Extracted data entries
=======
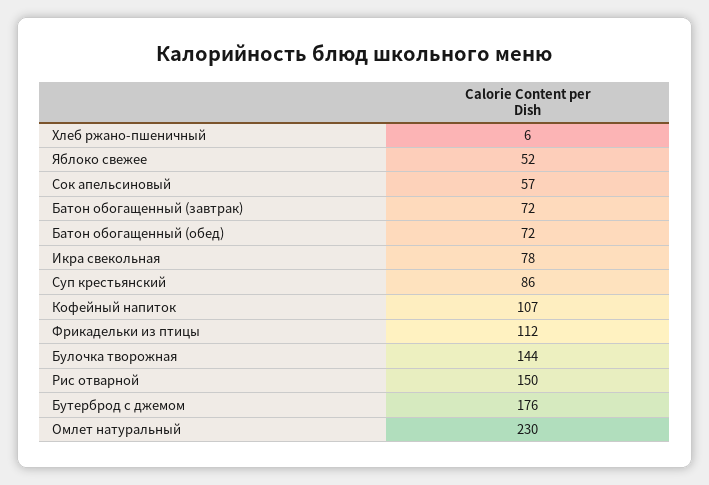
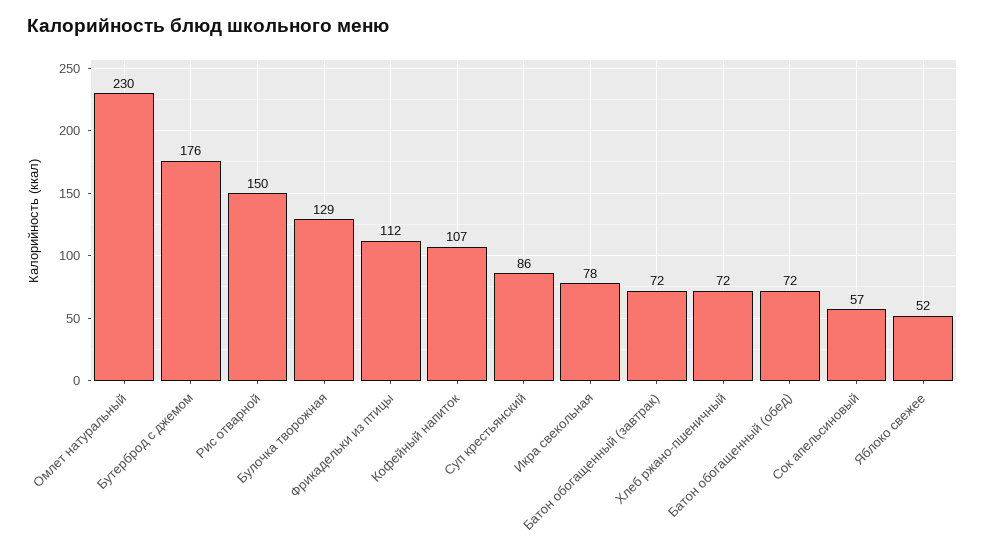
Хлеб ржано-пшеничный: 6 -> 72
Булочка творожная: 144 -> 129

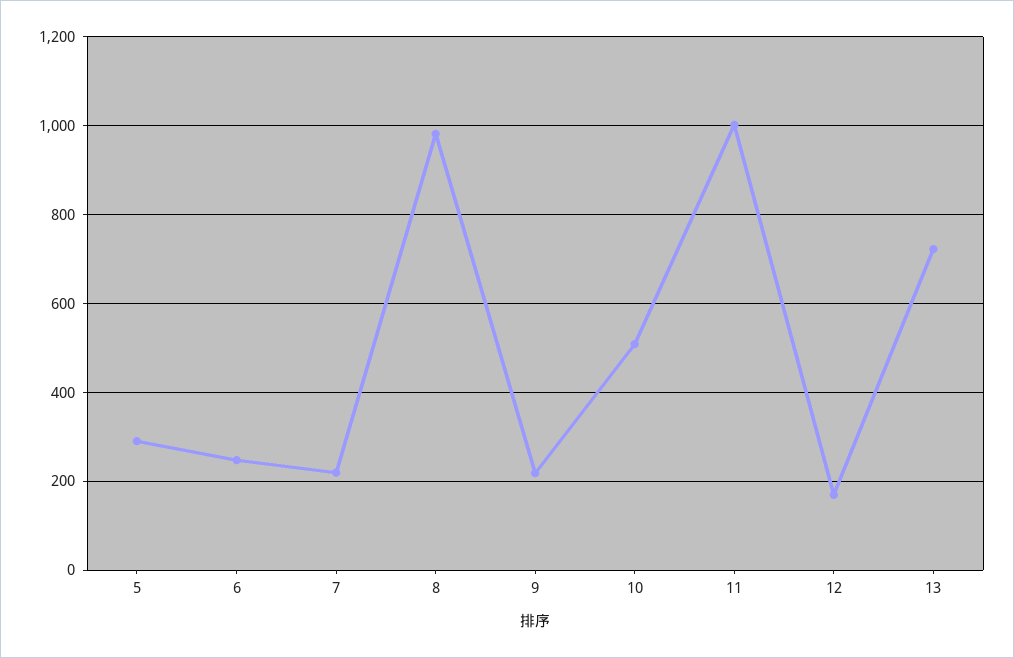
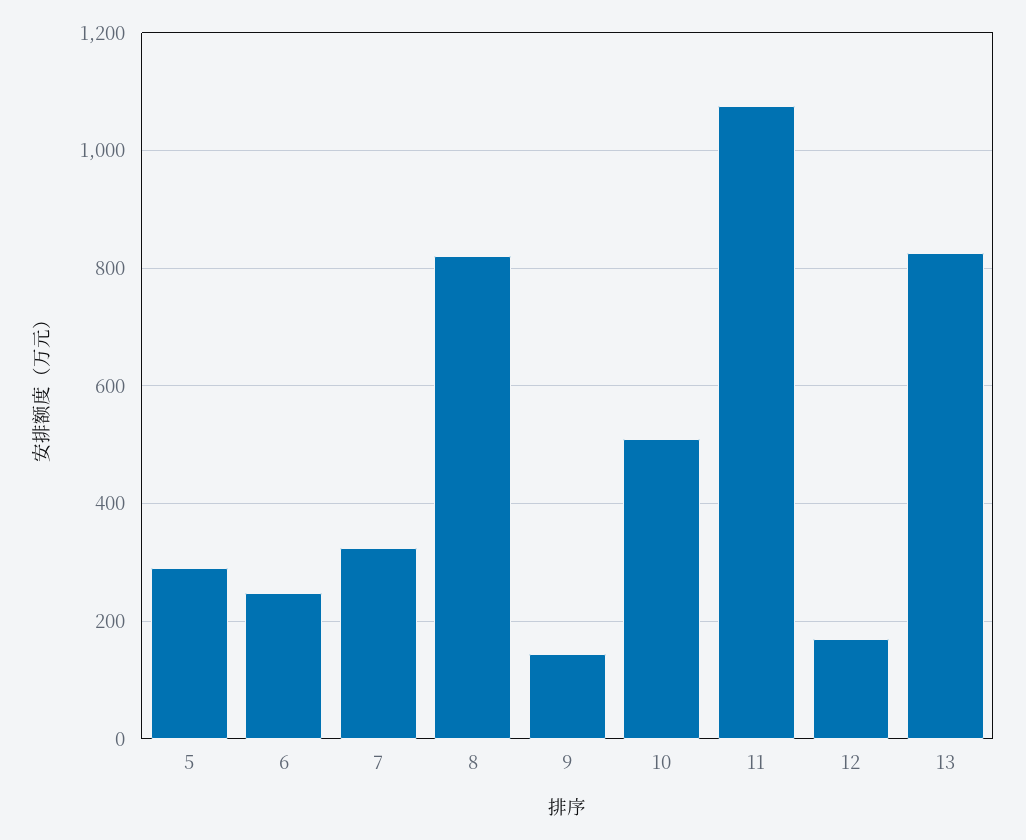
7: 220 -> 320
8: 980 -> 820
9: 220 -> 140
11: 1000 -> 1080
13: 720 -> 820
=======
Task description :: Give the records again without a single change, and exclude the pictures.

Output of the exercise ::
Хлеб ржано-пшеничный: 6 -> 72
Булочка творожная: 144 -> 129

7: 220 -> 320
8: 980 -> 820
9: 220 -> 140
11: 1000 -> 1080
13: 720 -> 820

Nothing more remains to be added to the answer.